The third area that I think is a real challenge for us is thinking about the future with regard to our agricultural production: Who will our farmers of the future be? What are their needs? And what are the educational opportunities that we have there to be sure we are training the workforce that can continue to provide for our food needs for this country?

Q: It seems that there is also a communication issue with the general public about agriculture. What opportunities do you see?

A:
Not only in Tennessee, but nationwide we see a real need to help consumers, to help our community members know more about food, how it is produced, where it comes from, and how it can benefit them in terms of a healthy diet. Ag literacy is a real challenge. Our families, in many cases, are two and three generations removed from the farm these days. There are a lot of misconceptions about agricultural production. Communication is key to everything we do and with regard to the three challenges we just talked about, I think communication outweighs every one of those. So our efforts in addressing those challenges have to be using the best tools that we find in terms of communications and using the best messages that we can develop.

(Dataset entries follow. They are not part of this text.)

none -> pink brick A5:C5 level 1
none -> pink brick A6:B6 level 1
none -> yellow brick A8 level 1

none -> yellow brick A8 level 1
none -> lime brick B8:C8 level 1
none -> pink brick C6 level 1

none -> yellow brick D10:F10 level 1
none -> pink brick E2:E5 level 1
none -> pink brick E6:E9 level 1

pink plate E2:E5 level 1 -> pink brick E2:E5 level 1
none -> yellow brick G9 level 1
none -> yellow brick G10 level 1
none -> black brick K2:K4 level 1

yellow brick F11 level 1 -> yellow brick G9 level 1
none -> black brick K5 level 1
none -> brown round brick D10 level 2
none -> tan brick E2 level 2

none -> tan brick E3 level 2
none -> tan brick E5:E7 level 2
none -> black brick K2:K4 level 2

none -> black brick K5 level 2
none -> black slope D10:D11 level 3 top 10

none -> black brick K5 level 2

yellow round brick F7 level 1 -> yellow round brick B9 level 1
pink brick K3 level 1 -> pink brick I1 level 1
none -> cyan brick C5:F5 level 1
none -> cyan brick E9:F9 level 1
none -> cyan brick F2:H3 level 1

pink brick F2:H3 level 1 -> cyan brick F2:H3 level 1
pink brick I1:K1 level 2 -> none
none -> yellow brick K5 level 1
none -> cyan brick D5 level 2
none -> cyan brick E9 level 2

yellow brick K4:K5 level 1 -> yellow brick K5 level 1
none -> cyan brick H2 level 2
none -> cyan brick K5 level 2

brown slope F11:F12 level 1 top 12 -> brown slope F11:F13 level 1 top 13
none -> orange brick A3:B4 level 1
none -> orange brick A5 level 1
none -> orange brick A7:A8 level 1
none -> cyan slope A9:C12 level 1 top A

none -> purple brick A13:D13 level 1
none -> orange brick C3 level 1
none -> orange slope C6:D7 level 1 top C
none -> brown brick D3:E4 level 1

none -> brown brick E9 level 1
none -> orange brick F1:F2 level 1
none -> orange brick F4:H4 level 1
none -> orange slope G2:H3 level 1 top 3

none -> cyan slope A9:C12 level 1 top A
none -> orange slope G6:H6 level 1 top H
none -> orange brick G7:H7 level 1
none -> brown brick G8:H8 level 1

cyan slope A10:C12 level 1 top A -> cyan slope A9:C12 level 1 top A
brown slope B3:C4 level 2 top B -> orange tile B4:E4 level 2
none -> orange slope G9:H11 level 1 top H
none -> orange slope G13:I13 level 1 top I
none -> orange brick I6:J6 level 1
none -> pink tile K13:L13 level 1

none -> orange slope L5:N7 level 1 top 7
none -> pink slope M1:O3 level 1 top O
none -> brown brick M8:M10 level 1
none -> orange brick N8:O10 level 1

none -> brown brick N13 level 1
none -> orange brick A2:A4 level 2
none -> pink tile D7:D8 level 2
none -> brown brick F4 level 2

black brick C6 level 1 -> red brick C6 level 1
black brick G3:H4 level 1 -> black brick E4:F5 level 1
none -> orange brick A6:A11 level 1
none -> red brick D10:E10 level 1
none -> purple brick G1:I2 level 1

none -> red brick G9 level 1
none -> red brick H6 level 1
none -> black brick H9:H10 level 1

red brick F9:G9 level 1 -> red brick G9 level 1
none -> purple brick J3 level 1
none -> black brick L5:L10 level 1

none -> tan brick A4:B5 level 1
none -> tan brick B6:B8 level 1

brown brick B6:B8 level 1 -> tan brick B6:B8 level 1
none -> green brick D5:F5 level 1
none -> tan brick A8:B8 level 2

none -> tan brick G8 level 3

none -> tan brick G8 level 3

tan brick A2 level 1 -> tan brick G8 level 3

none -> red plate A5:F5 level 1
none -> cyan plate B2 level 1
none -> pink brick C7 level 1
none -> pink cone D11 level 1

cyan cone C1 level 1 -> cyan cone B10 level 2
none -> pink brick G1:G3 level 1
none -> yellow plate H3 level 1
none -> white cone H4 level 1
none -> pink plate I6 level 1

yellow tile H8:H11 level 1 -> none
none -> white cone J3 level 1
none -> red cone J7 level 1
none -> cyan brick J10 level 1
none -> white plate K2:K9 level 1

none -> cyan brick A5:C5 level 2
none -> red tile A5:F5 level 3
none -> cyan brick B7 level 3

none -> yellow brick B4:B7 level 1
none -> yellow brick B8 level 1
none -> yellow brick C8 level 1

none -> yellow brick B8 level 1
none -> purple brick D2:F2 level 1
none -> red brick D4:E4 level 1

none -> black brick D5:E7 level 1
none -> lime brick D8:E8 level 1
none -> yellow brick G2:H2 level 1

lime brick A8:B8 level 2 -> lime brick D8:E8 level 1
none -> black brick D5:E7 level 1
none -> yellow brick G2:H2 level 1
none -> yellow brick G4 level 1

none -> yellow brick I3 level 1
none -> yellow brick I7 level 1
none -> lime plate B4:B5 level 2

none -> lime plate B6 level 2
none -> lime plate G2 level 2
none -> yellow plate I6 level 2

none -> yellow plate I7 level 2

Q: The history of Extension and Co-op goes back to the organization’s beginning in 1945 with Al Jerdan, UT Extension marketing specialist and the Tennessee Farm Bureau and the committee that recommended the cooperative business model. The organizations have worked well together for many years. How do you see Co-op and Extension working together going forward?

A:
Going back to the very creation of the Farmers

Co-op, there was a real need, and continues to be a real need, for farmers to obtain the products and services required to produce the crops and livestock that we pride ourselves on in this state. It has been one of the more rewarding partnerships that I’ve had the pleasure of being involved with. There is seldom an opportunity that doesn’t require some partnering between Extension and TFC or other suppliers. Maybe it’s a new product or a new variety, or perhaps it’s a new technology, but at some time or another, farmers have to have access to those things. While Extension can provide the information and the education about those opportunities, it still requires access to products. That’s where I think TFC does such a good job. They provide access to products and knowledge across the entire state in so many locations. Very seldom do I go to a county and visit with either an agent or a member of the TFC store or others involved in agriculture where I don’t hear stories about how they have worked together to provide an educational program to address a need, perhaps related to some issue or to think about the future and plan for what is coming, and I think that is how things ought to work. No one really can achieve what is possible independently. It is [based] almost entirely these days on teamwork and partnership. I think the partnership with Co-op is vitally important to the Institute and agriculture being successful in Tennessee. That sounds a little too perfect, but I feel that way.

 Co-op has been a donor for the Institute for many years, and that support is appreciated and recognized. We couldn’t do what we do without the support we receive from Co-op, and that includes scholarships for youth involving 4-H, scholarships for undergraduates at UT and at other universities.